▶ TEXT BLOCK
========================================================================

Thanks again for sharing your interesting stories, quotes, & thoughts.

Re: The great professor

Posted: Tue Jan 13, 2015 5:37 pm
by holydove
I just want to add this thought: In experiencing a work of art, it is extremely helpful to suspend, or step outside, one's own beliefs or non-beliefs, as much as possible. Actually, that's a helpful thing to do at any time, or if possible, all the time. Beliefs & non-beliefs will only obscure & distort experience.

Re: The great professor

Posted: Tue Jan 13, 2015 9:20 pm
by Jean Fournell
You're most welcome, Holydove. Your thoughts, not only in this thread, have been very helpful to me, too.

And I definitely agree with your last post: trying for as direct and unfiltered a perception as possible is certainly worth the while, even if it's not that easy...

The Zen-story is not mine, of course. But I've long forgotten who told it to me, and I have no visual memory of reading it anywhere. So I can't give due credit to its author(s). My apologies.

Concerning "the great professor of all there is to know" such a professor would have to be omniscient. And omniscience is a divine attribute, not a human one. So it's either God saying that "there is no God in heaven, and there is no hell below", or else some caricature of an arrogant nitwit.

(I've met too many people traumatised by religious indoctrination, compelled to amputate part of themselves in order to get free, and be it only as spiritual cripples, for me not to understand that anti-theism and anti-religiousness are often desperate means of survival. I am not shooting at their ambulance!)

In the second case, things are easy:

If I claim that there is no such thing as an alactabistra, and someone pops up and shows me one, I'm wrong. And if someone invents one, I'm wrong from that moment on.

========================================================================

▶ INFORMATION SHOWN

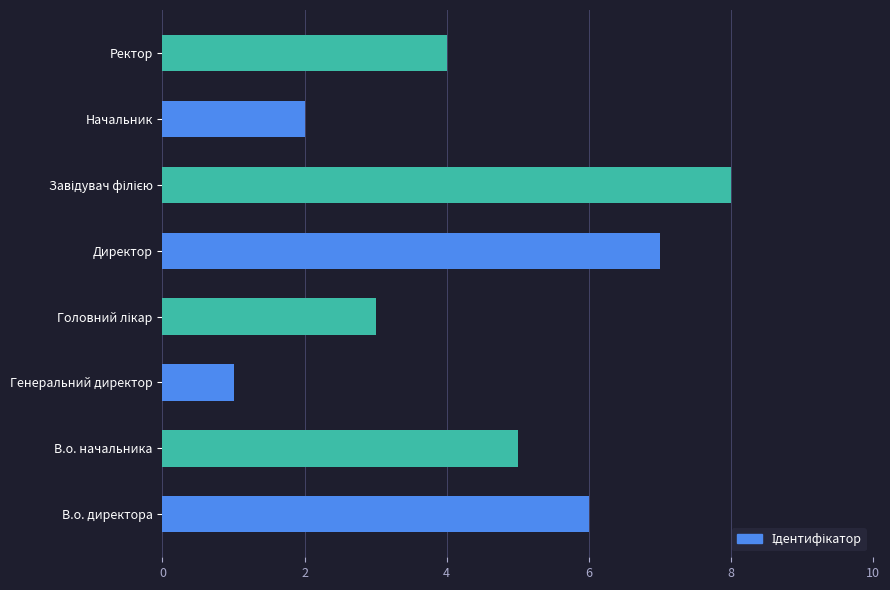

What is the difference between the maximum and minimum values?

7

========================================================================

▶ EXERCISE
Can you take the forum thread on "the great professor", placed before the listing, further from its last line, "And if someone invents one, I'm wrong from that moment on."?

▶ ANSWER FOR THE TASK
Worse: I'm wrong already if there is one at the other end of the universe, only none of us knows about it.

It is tremendously difficult to prove that something doesn't exist. The fact that the artificial word "alactabistra" was invented by phoneticians, in order to check some pronunciation theories, does no more than give a hint that there might be no alactabistra in this world, but it is by no means a proof of its non-existence.

Therefore no professor of any intellectual honesty would easily claim that whatsoever doesn't exist. Just find one single item, and he's wrong. "I have found no evidence but I might be blind to it, or I possibly looked in the wrong place" is a perfectly acceptable alternative. Which accepts the blame if the theory goes haywire, instead of broadcasting propaganda.

And I can't think of anything but folly to cause any human professor to claim that they profess "all there is to know". That's simply not within our reach. (Aristotle himself did not claim any such thing some people say it about him, and that's not his fault.)

Still in this second case, "But I've had the invitation..." could mean that the narrator ran into some pseudo-scientific sect, but experienced a basic conviction that there is something fundamentally wrong with their preaching. Still easy only: who on earth would they be? Leonard Cohen has long grown out of that kind of shoes...

In the first case, things are more delicate:

God Himself would be claiming either that He exists not only in the confined space of heaven (but rather that He exists everywhere) in which case, however, the "But..." in "But I've had the invitation" wouldn't make sense (it should then be "And...") , or else that He doesn't exist at all, and now the "But..." would be logically correct.

It seems contradictory, of course, that God should profess His own non-existence.

But God is defined as a perfect being, and perfection wouldn't be perfect without 1) existence, and 2) non-existence, and 3) either existence or non-existence, and 4) both existence and non-existence, and 5) neither existence nor non-existence (the five of them simultaneously, and as minimum requirements, along with many more of that kind, like logical constraint, time, space... and all of this already in our largely blind eyes of human perception therefore with much more to come presumably "in the higher eye").

In this last hypothesis (God professing His own non-existence), the first six lines of the fourth stanza of "Almost Like The Blues" would mean: just drop your ratiocinating about Me, and rather come into Me.

Which I find coherent. ("And all I've said was just instead of coming back to you")
But not conclusive.

And this "great professor" construction seems to me like some echo of an earlier Leonard Koan: "One of us cannot be wrong".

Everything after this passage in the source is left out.